Reproduce all of the lines below word for word, in their original order.

== Given data

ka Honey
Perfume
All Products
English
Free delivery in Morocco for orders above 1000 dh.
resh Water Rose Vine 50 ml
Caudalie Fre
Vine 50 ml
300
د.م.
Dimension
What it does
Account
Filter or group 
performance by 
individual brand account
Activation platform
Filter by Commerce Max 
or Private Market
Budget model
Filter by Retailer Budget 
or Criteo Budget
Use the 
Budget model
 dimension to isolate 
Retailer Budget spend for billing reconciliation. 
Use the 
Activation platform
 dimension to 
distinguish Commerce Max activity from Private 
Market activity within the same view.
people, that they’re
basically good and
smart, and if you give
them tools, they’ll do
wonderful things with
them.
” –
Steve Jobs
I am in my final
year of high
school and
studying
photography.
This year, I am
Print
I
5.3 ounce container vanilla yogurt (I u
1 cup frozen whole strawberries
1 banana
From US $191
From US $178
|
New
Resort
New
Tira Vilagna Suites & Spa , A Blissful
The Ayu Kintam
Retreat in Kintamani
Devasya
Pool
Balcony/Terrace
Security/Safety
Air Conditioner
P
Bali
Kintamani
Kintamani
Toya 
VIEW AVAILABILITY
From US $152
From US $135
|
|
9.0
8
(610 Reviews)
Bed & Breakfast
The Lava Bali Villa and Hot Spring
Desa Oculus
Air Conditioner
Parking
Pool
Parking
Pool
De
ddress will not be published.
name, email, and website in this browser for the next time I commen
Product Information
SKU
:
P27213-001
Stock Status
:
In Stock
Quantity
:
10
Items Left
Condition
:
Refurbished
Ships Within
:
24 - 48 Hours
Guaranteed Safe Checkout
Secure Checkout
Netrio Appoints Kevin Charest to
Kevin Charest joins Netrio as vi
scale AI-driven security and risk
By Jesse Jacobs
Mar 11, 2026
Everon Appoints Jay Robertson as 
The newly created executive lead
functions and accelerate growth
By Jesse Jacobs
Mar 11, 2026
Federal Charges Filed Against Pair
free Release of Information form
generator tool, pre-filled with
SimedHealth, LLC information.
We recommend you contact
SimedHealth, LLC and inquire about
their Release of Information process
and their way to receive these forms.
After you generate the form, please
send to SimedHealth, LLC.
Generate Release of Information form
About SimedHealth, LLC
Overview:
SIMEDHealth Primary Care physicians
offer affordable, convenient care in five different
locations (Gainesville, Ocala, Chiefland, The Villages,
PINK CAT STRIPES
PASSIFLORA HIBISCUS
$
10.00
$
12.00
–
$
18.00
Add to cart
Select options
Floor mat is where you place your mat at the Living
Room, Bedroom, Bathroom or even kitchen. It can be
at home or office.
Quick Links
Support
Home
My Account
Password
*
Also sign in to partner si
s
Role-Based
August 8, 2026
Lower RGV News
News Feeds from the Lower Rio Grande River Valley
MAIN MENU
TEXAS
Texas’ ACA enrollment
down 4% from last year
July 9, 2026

====

[Response]
ka Honey
Perfume
All Products
English
Free delivery in Morocco for orders above 1000 dh.
resh Water Rose Vine 50 ml
Caudalie Fre
Vine 50 ml
300
د.م.
Dimension
What it does
Account
Filter or group 
performance by 
individual brand account
Activation platform
Filter by Commerce Max 
or Private Market
Budget model
Filter by Retailer Budget 
or Criteo Budget
Use the 
Budget model
 dimension to isolate 
Retailer Budget spend for billing reconciliation. 
Use the 
Activation platform
 dimension to 
distinguish Commerce Max activity from Private 
Market activity within the same view.
people, that they’re
basically good and
smart, and if you give
them tools, they’ll do
wonderful things with
them.
” –
Steve Jobs
I am in my final
year of high
school and
studying
photography.
This year, I am
Print
I
5.3 ounce container vanilla yogurt (I u
1 cup frozen whole strawberries
1 banana
From US $191
From US $178
|
New
Resort
New
Tira Vilagna Suites & Spa , A Blissful
The Ayu Kintam
Retreat in Kintamani
Devasya
Pool
Balcony/Terrace
Security/Safety
Air Conditioner
P
Bali
Kintamani
Kintamani
Toya 
VIEW AVAILABILITY
From US $152
From US $135
|
|
9.0
8
(610 Reviews)
Bed & Breakfast
The Lava Bali Villa and Hot Spring
Desa Oculus
Air Conditioner
Parking
Pool
Parking
Pool
De
ddress will not be published.
name, email, and website in this browser for the next time I commen
Product Information
SKU
:
P27213-001
Stock Status
:
In Stock
Quantity
:
10
Items Left
Condition
:
Refurbished
Ships Within
:
24 - 48 Hours
Guaranteed Safe Checkout
Secure Checkout
Netrio Appoints Kevin Charest to
Kevin Charest joins Netrio as vi
scale AI-driven security and risk
By Jesse Jacobs
Mar 11, 2026
Everon Appoints Jay Robertson as 
The newly created executive lead
functions and accelerate growth
By Jesse Jacobs
Mar 11, 2026
Federal Charges Filed Against Pair
free Release of Information form
generator tool, pre-filled with
SimedHealth, LLC information.
We recommend you contact
SimedHealth, LLC and inquire about
their Release of Information process
and their way to receive these forms.
After you generate the form, please
send to SimedHealth, LLC.
Generate Release of Information form
About SimedHealth, LLC
Overview:
SIMEDHealth Primary Care physicians
offer affordable, convenient care in five different
locations (Gainesville, Ocala, Chiefland, The Villages,
PINK CAT STRIPES
PASSIFLORA HIBISCUS
$
10.00
$
12.00
–
$
18.00
Add to cart
Select options
Floor mat is where you place your mat at the Living
Room, Bedroom, Bathroom or even kitchen. It can be
at home or office.
Quick Links
Support
Home
My Account
Password
*
Also sign in to partner si
s
Role-Based
August 8, 2026
Lower RGV News
News Feeds from the Lower Rio Grande River Valley
MAIN MENU
TEXAS
Texas’ ACA enrollment
down 4% from last year
July 9, 2026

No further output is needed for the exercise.